* Selected excerpt
This example defines a single target with two LUNs. LUNs are described with either the backing-store or direct-store directives where backing-store refers to either a file or a block device, and direct-store refers to local SCSI devices. Device parameters, such as serial numbers and vendor names, will be passed through to the new iSCSI LUN.

Starting the tgtd service

To start the tgtd service, run:

service tgtd start

Stopping the tgtd service

To stop the tgtd service, run:

service tgtd stop

If there are open connections, use:

service tgtd force-stop

Warning

Using this command will terminate all target arrays.

24.3. Persistent Naming

The operating system issues I/O to a storage device by referencing the path that is used to reach it. For SCSI devices, the path consists of the following:

PCI identifier of the host bus adapter (HBA)
channel number on that HBA
the remote SCSI target address
the Logical Unit Number (LUN)

This path-based address is not persistent. It may change any time the system is reconfigured (either by on-line reconfiguration, as described in this manual, or when the system is shutdown, reconfigured, and rebooted). It is even possible for the path identifiers to change when no physical reconfiguration has been done, as a result of timing variations during the discovery process when the system boots, or when a bus is re-scanned.

The operating system provides several non-persistent names to represent these access paths to storage devices. One is the /dev/sd name; another is the major:minor number. A third is a symlink maintained in the /dev/disk/by-path/ directory. This symlink maps from the path identifier to the current /dev/sd name. For example, for a Fibre Channel device, the PCI info and Host:BusTarget:LUN info may appear as follows:

pci-0000:02:0e.0-scsi-0:0:0:0 -> ../../sda

For iSCSI devices, by-path/ names map from the target name and portal information to the sd name.

It is generally not appropriate for applications to use these path-based names. This is because the storage device these paths reference may change, potentially causing incorrect data to be written to the device. Path-based names are also not appropriate for multipath devices, because the path-based names may be mistaken for separate storage devices, leading to uncoordinated access and unintended modifications of the data.

In addition, path-based names are system-specific. This can cause unintended data changes when the device is accessed by multiple systems, such as in a cluster.

For these reasons, several persistent, system-independent, methods for identifying devices have been developed. The following sections discuss these in detail.

24.3.1. WWID

The World Wide Identifier (WWID) can be used in reliably identifying devices. It is a persistent, system-independent ID that the SCSI Standard requires from all SCSI devices. The WWID identifier is guaranteed to be unique for every storage device, and independent of the path that is used to access the device.

Data extracted from a collection:

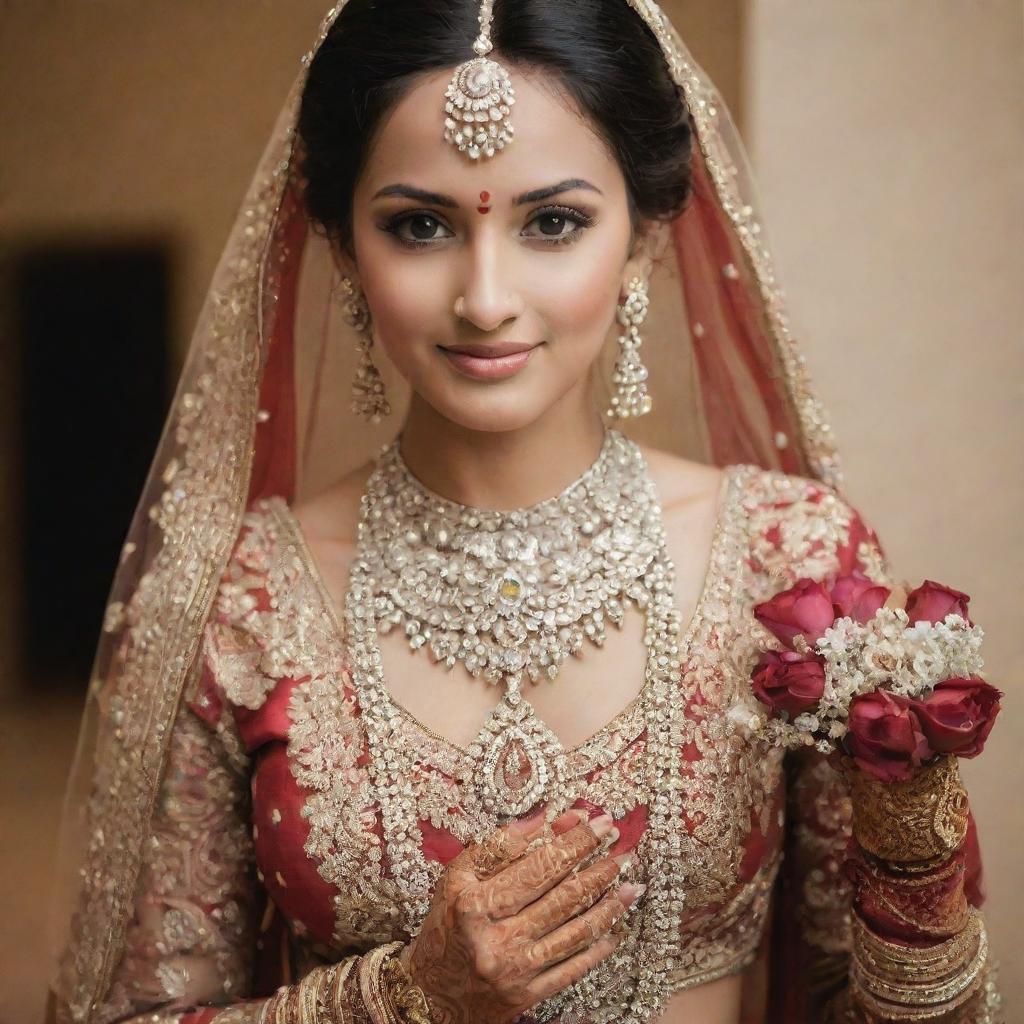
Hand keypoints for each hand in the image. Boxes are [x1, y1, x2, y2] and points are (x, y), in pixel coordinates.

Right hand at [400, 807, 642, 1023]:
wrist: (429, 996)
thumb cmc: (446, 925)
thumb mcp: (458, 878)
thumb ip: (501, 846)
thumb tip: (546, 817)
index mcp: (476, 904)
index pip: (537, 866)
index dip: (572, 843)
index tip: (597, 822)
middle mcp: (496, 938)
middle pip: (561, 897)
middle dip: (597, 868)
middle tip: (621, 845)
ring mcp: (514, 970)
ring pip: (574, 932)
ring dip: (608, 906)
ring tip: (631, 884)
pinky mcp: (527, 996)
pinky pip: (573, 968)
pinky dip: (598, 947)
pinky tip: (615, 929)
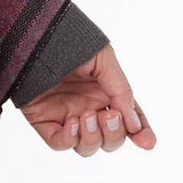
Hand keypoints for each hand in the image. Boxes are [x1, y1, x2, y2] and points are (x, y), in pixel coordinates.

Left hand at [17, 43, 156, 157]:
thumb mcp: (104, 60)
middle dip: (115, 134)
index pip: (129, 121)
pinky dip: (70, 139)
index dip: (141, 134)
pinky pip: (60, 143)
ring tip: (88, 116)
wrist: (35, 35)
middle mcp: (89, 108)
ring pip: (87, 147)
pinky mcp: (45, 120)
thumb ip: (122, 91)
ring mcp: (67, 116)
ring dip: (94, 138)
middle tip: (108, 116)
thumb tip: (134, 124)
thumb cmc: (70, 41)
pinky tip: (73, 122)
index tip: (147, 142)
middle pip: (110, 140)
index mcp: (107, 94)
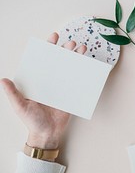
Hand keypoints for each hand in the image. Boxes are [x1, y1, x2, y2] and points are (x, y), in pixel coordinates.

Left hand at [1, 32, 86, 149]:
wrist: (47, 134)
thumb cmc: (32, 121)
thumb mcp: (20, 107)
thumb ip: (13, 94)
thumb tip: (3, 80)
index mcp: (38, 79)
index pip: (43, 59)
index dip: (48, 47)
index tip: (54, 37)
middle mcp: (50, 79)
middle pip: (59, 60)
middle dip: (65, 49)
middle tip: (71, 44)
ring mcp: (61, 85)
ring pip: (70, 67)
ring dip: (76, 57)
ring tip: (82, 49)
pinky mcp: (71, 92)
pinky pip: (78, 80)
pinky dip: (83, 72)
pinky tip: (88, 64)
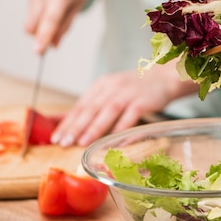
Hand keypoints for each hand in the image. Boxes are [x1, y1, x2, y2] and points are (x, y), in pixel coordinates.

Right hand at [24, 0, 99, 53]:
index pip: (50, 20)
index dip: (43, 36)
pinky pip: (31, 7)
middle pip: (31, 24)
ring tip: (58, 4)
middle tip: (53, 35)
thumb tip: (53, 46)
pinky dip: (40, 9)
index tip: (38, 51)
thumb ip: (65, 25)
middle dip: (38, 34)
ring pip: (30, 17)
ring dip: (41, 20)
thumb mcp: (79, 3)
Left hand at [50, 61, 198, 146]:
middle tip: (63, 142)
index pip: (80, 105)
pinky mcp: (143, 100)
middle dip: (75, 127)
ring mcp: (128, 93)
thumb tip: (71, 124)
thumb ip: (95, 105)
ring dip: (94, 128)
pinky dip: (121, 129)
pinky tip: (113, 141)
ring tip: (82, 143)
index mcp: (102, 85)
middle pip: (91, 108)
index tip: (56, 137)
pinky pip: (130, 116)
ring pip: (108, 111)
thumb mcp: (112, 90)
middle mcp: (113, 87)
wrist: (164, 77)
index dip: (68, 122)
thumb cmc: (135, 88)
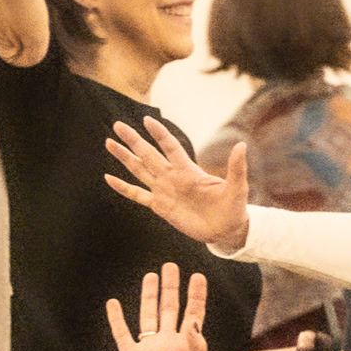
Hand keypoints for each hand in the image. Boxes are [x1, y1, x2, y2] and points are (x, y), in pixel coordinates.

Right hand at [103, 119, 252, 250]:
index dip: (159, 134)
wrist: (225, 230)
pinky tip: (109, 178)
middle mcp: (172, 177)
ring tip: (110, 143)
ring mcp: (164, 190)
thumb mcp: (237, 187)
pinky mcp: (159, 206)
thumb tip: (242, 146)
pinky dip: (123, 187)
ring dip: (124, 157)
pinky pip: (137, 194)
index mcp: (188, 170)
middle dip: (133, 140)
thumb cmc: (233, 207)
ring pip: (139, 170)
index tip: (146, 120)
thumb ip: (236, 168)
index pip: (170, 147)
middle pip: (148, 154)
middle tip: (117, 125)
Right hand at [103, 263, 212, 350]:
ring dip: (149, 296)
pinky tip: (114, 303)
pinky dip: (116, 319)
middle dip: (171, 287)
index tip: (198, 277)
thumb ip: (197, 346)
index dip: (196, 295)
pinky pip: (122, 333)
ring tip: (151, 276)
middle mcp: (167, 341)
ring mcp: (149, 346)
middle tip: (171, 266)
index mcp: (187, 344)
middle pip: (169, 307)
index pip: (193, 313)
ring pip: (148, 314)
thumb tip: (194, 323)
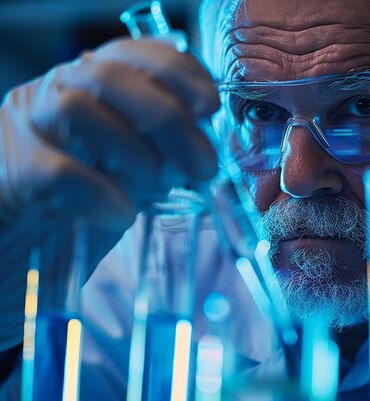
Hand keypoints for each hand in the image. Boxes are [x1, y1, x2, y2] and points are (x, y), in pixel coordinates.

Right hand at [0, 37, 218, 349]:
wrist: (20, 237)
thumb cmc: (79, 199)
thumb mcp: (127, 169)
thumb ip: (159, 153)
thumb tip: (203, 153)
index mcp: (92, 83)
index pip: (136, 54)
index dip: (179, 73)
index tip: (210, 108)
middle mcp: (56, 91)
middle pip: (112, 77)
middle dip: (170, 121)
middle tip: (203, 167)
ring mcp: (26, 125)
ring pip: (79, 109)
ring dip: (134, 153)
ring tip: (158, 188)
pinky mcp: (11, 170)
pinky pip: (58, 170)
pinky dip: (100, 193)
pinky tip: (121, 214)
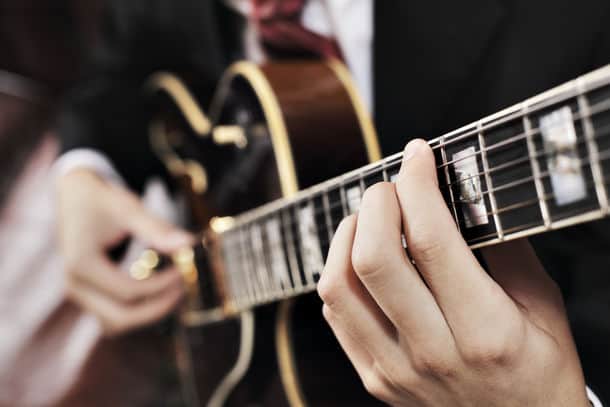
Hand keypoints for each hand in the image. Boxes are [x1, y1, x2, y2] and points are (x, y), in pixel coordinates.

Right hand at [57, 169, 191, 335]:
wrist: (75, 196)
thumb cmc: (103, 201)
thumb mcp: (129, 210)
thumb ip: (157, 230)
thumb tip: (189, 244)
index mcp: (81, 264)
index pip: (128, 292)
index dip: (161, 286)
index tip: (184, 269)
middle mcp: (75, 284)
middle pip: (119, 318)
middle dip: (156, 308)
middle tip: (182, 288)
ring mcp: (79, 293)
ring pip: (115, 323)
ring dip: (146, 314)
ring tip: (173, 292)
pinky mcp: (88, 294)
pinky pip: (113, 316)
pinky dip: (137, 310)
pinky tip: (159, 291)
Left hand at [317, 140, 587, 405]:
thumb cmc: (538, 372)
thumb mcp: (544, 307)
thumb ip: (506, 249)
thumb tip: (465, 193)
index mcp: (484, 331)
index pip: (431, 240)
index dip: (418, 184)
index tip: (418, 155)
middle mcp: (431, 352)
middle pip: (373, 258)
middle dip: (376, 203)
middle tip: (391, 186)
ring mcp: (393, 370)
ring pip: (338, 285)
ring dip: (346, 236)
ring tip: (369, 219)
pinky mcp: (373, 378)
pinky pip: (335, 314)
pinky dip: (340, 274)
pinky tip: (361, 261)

==

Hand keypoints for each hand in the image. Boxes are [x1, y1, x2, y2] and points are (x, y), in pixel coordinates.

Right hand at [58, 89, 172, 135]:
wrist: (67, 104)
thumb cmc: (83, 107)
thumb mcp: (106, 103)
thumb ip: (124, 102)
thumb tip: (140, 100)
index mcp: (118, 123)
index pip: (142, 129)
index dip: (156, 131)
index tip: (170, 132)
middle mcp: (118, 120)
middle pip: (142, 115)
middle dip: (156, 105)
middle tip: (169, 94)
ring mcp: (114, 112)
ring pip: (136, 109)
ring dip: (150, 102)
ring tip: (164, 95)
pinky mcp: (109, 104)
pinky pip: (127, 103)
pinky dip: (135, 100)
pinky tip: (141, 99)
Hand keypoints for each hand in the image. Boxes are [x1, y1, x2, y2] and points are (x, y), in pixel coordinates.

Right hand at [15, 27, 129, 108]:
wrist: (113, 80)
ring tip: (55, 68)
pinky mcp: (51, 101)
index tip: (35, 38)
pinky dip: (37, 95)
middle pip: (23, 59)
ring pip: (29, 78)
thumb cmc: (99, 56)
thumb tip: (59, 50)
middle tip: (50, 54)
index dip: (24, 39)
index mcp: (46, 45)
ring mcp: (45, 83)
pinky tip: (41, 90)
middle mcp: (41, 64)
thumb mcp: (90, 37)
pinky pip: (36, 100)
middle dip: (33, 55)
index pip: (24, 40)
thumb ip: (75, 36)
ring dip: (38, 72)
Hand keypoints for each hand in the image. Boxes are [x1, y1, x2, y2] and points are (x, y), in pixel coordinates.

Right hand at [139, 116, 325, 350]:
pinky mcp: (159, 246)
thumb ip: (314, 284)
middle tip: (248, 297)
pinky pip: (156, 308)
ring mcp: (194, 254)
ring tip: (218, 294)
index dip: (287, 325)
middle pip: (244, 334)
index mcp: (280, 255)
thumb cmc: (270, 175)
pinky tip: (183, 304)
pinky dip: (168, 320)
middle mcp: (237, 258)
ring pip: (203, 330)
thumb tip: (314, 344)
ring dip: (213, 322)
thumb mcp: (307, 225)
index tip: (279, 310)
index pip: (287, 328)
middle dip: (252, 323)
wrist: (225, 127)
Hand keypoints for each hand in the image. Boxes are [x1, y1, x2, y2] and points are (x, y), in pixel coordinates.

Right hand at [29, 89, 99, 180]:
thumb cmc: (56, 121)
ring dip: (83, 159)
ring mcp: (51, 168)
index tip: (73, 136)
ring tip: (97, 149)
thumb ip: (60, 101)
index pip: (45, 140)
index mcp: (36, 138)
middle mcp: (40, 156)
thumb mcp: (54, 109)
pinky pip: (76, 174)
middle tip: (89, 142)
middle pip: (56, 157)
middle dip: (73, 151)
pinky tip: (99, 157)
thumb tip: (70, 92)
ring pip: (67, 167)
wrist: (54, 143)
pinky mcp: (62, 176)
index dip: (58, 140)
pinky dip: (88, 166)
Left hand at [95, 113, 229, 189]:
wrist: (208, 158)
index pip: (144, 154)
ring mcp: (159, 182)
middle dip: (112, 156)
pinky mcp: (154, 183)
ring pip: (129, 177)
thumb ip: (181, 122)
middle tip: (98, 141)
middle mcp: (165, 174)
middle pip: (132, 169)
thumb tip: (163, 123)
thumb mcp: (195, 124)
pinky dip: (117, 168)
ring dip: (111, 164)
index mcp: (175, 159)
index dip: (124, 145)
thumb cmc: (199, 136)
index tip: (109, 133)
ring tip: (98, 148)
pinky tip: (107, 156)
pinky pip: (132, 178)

...

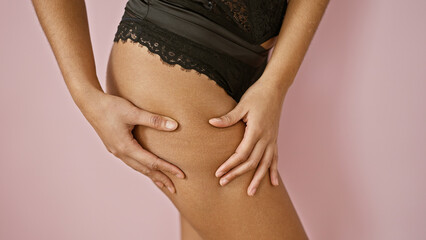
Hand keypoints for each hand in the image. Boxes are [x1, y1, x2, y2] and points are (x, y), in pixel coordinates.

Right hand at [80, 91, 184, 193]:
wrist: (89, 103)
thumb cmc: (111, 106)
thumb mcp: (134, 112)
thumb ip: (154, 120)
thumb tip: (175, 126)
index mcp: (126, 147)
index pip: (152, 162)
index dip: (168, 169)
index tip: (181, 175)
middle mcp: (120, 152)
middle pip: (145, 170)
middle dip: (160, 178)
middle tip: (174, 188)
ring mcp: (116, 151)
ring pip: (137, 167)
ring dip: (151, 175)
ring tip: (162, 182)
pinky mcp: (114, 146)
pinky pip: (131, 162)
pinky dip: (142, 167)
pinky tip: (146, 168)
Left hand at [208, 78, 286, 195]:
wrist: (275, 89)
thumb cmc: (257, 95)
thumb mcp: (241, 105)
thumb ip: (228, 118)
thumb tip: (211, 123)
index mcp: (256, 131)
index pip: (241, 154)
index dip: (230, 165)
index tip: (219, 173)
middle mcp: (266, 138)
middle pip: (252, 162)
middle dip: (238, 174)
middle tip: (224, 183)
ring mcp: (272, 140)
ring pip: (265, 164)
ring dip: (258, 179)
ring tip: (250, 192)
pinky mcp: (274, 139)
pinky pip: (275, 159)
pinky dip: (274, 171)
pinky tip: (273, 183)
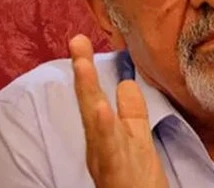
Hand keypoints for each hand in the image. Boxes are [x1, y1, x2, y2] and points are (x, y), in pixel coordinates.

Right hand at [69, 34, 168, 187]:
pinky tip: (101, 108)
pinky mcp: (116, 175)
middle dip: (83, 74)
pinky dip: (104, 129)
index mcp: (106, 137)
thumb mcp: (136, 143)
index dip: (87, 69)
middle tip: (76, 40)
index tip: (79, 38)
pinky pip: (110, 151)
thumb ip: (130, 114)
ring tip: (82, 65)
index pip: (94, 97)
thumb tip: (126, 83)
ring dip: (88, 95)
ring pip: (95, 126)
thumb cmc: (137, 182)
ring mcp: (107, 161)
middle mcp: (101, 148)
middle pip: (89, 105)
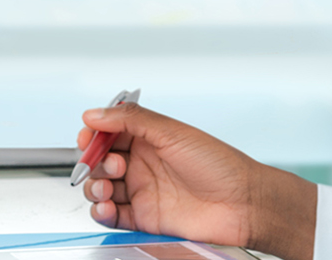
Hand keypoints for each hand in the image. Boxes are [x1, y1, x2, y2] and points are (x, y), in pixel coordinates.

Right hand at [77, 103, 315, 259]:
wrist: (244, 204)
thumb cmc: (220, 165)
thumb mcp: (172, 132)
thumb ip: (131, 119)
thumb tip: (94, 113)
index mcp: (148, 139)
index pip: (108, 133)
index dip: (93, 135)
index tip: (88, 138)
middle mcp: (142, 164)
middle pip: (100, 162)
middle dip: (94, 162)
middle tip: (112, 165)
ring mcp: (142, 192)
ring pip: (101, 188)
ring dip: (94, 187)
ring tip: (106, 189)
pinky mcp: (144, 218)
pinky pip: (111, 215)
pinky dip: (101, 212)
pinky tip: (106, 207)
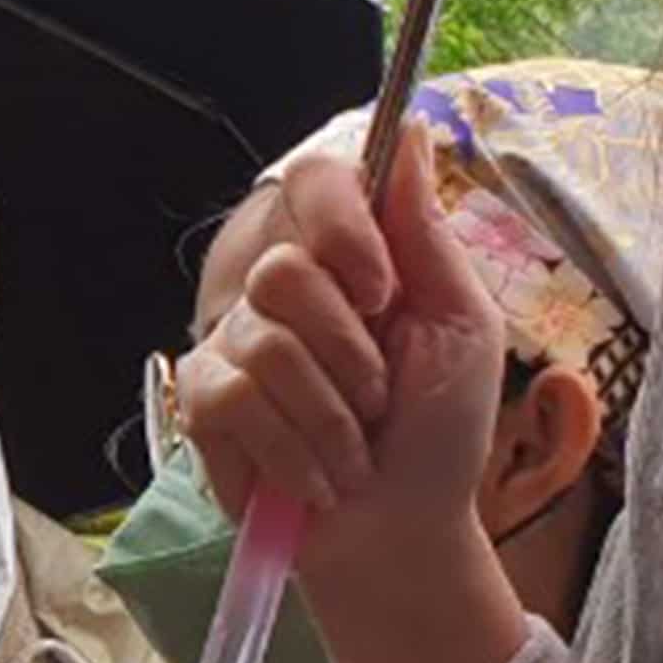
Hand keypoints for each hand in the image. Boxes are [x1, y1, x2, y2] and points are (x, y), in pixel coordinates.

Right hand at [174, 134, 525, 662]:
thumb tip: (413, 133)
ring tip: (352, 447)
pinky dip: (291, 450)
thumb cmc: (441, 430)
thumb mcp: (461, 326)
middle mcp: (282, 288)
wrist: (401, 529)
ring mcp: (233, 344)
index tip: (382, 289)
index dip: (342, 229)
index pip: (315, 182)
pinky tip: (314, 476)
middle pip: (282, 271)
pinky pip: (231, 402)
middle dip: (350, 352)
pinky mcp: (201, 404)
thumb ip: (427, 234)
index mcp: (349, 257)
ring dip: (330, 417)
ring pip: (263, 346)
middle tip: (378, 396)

* What this exercise asks
#1 In the storage administration excerpt, which command stops the tgtd service when there are open connections?
#2 Using the storage administration excerpt, explain why path-based names are unsuitable for multipath devices.
#3 Write out the storage administration excerpt from "This example defines" up to and including "new iSCSI LUN.".
Answer using only the storage administration excerpt.

* Solutions to the tasks
#1 service tgtd force-stop

#2 Path-based names may be mistaken for separate storage devices. This can lead to uncoordinated access and unintended modifications of the data.

#3
This example defines a single target with two LUNs. LUNs are described with either the backing-store or direct-store directives where backing-store refers to either a file or a block device, and direct-store refers to local SCSI devices. Device parameters, such as serial numbers and vendor names, will be passed through to the new iSCSI LUN.